Boras: Baseball-palooza
Scott Boras loves the World Series so much, he wants to make it a best-of-nine event, opening with two games at a neutral site. Arguing that the shift would create a marketing bonanza that would rival the Super Bowl, Boras outlined his ideas in a two-page letter he sent to baseball commissioner Bud Selig on April 15. “I know from an owner’s perspective, this is a gold mine,” Boras said. “To have a World Series Weekend, WSW, I think it will create a stage that the game has not seen.” Boras, the high-profile agent with high-profile clients who earn high-octane paychecks, said in an interview Thursday that he will meet with the commissioner after the all-star break to discuss his proposal. “Create this buzz around it the same way they do the Super Bowl,” Arizona outfielder Eric Byrnes said. “I think it is a very innovative idea.”
But he doesn’t do windows
“I was just cleaning. Still don’t have the floor done yet.”
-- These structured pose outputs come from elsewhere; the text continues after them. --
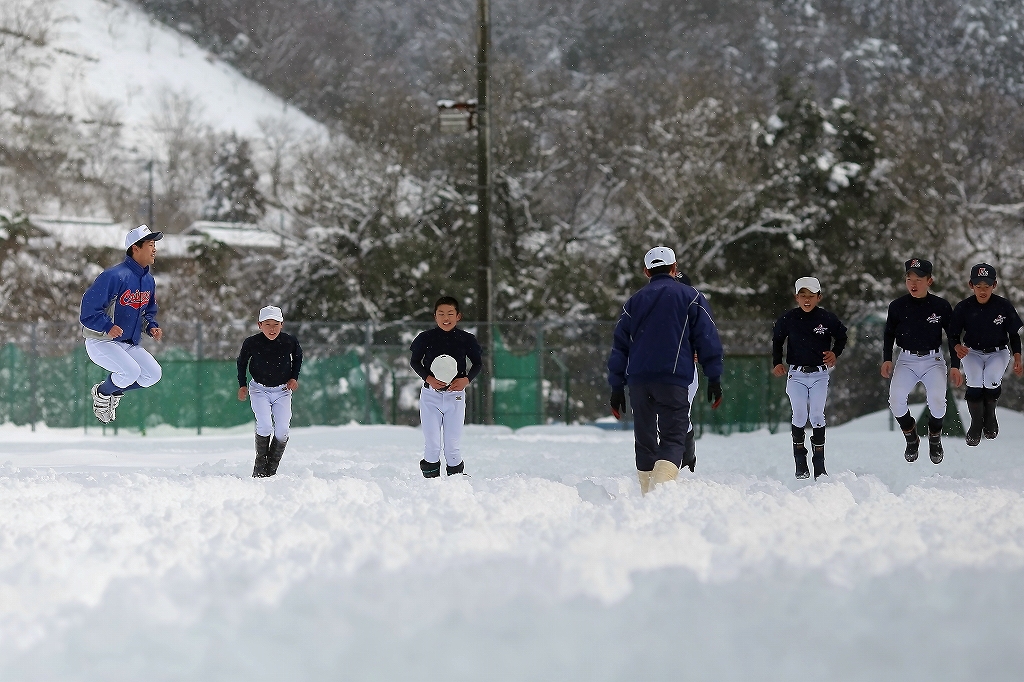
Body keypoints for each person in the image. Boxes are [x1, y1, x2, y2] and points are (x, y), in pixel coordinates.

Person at [608, 246, 724, 496]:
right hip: (673, 378)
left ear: (646, 271)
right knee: (673, 437)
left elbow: (619, 347)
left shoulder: (633, 302)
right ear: (674, 268)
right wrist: (714, 377)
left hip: (638, 380)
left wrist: (616, 386)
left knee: (645, 439)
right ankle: (659, 495)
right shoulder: (691, 296)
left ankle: (646, 494)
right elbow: (707, 338)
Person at [80, 225, 164, 424]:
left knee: (153, 374)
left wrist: (151, 326)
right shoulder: (114, 276)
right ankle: (102, 393)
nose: (154, 249)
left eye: (155, 245)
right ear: (135, 248)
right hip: (101, 341)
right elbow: (88, 310)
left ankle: (113, 391)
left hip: (127, 343)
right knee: (131, 372)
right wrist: (107, 326)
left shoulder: (149, 281)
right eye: (150, 244)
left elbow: (146, 312)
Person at [772, 276, 847, 480]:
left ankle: (819, 464)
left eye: (811, 296)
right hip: (796, 374)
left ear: (819, 297)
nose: (807, 300)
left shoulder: (826, 318)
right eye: (802, 295)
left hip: (819, 375)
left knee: (816, 415)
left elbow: (842, 335)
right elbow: (777, 339)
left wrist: (835, 353)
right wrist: (777, 362)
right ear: (796, 297)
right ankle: (800, 461)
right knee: (798, 415)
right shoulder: (789, 319)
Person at [880, 258, 954, 464]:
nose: (913, 283)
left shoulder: (941, 306)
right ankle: (911, 437)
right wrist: (887, 359)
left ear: (929, 281)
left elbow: (954, 337)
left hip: (933, 359)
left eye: (919, 279)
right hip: (906, 359)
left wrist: (956, 365)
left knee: (938, 402)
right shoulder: (897, 306)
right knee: (895, 401)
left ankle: (934, 438)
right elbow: (888, 334)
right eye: (909, 278)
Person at [948, 263, 1024, 446]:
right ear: (971, 285)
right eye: (978, 286)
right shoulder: (963, 307)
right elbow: (952, 335)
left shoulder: (1003, 306)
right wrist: (957, 348)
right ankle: (976, 422)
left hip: (998, 352)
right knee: (974, 380)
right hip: (972, 351)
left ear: (994, 285)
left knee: (990, 378)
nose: (982, 290)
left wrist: (1018, 357)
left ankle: (990, 415)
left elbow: (1013, 334)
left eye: (987, 286)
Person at [410, 296, 483, 478]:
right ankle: (430, 484)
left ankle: (456, 485)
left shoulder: (466, 339)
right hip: (430, 396)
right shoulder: (425, 338)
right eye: (441, 313)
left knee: (452, 446)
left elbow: (478, 364)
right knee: (432, 444)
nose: (446, 317)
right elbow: (414, 361)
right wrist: (428, 378)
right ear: (435, 316)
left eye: (450, 313)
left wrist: (466, 380)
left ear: (458, 316)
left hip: (455, 397)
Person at [237, 305, 303, 477]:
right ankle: (260, 464)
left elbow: (298, 357)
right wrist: (242, 385)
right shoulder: (252, 342)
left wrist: (294, 377)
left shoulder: (289, 341)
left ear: (282, 324)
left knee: (282, 431)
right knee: (265, 426)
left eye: (276, 324)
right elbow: (241, 362)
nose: (272, 329)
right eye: (267, 324)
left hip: (282, 390)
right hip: (259, 389)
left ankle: (271, 469)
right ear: (260, 325)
Scott Stevens, Former New Jersey Devil defenseman, on what he was doing when he got the call notifying him he would be inducted into the NHL Hall of Fame
Bulked-up Tiger offers training tips
Tiger Woods now has to tailor practice sessions around being a father and find time for workouts that can last up to three hours as many as six days a week. Woods and trainer Keith Kleven offer detail and insight into a fitness regimen that has enabled the world’s No. 1 player to add nearly 30 pounds of muscle since he left Stanford in 1996 after his sophomore year. “Pound for pound, I put him with any athlete in the world,” Kleven told Men’s Fitness magazine in its August issue. The routine is built around stretching up to 40 minutes before each session, core exercises, endurance runs of 7 miles and speed runs of 3 miles, along with weight training. “You have to listen to your inner self,” Woods said. “Your body knows when it can be pushed and when you just need to back off a little bit.”